Anomie

One of the biggest issues that I observe within team cultures is what sociologists refer to as ‘anomie’. Anomie is defined as the ‘breakdown of any values, standards or guidance for individuals to follow.’  Put more literally, it is ‘a lack of rules’ and it's the silent killer of great work. It's what happens when nobody knows which standards matter anymore.

Most organisations will have policies and new employees will usually have to sign a document to say that they will abide by these policies, despite this anomie continues to be an issue.

That’s because culture isn't defined by what's written in your policies. It's defined by what happens day-to-day. What's practiced daily becomes your culture. When behaviour and collaboration lacks boundaries, toxic norms establish themselves with remarkable efficiency.

In order for cultures to eliminate anomie, they have to do two things:

  1. Deliberately build culture to define what it practically means to live shared values. Which behaviours are acceptable? Which communication styles build trust? What does collaboration actually look like on your team? When organisational values become foggy, people experience anxiety and actively disconnect. Without clear cultural anchors, people will drift away – mentally first, then physically.

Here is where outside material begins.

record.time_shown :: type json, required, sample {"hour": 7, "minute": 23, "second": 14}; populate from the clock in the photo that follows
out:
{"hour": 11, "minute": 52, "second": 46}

  2. Hold people accountable to the agreed definitions. When someone acts against the culture, leaders must respond immediately. Not just a ‘process’ that can be followed, but a continual reinforcement from leaders about the consequences when someone acts in contradiction to the culture. 

Anomie particularly flourishes during rapid organisational change, mergers or leadership transitions when established norms collapse before new ones solidify.

Anomie is avoidable, but only if leaders are prepared to invest in deliberate culture building and then demonstrate that it means something. The culture you end up with isn't the one you wrote down. It's the one you allowed to happen.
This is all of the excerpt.